Extracted page text data:
*-*-*
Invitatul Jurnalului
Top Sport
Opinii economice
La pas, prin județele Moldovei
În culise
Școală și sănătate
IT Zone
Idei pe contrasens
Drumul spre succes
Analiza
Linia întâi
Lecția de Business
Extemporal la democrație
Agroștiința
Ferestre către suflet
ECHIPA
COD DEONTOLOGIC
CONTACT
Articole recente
*-*-*
* Problem statement *
The entries above must be transcribed word for word.

* Answer box *
Invitatul Jurnalului
Top Sport
Opinii economice
La pas, prin județele Moldovei
În culise
Școală și sănătate
IT Zone
Idei pe contrasens
Drumul spre succes
Analiza
Linia întâi
Lecția de Business
Extemporal la democrație
Agroștiința
Ferestre către suflet
ECHIPA
COD DEONTOLOGIC
CONTACT
Articole recente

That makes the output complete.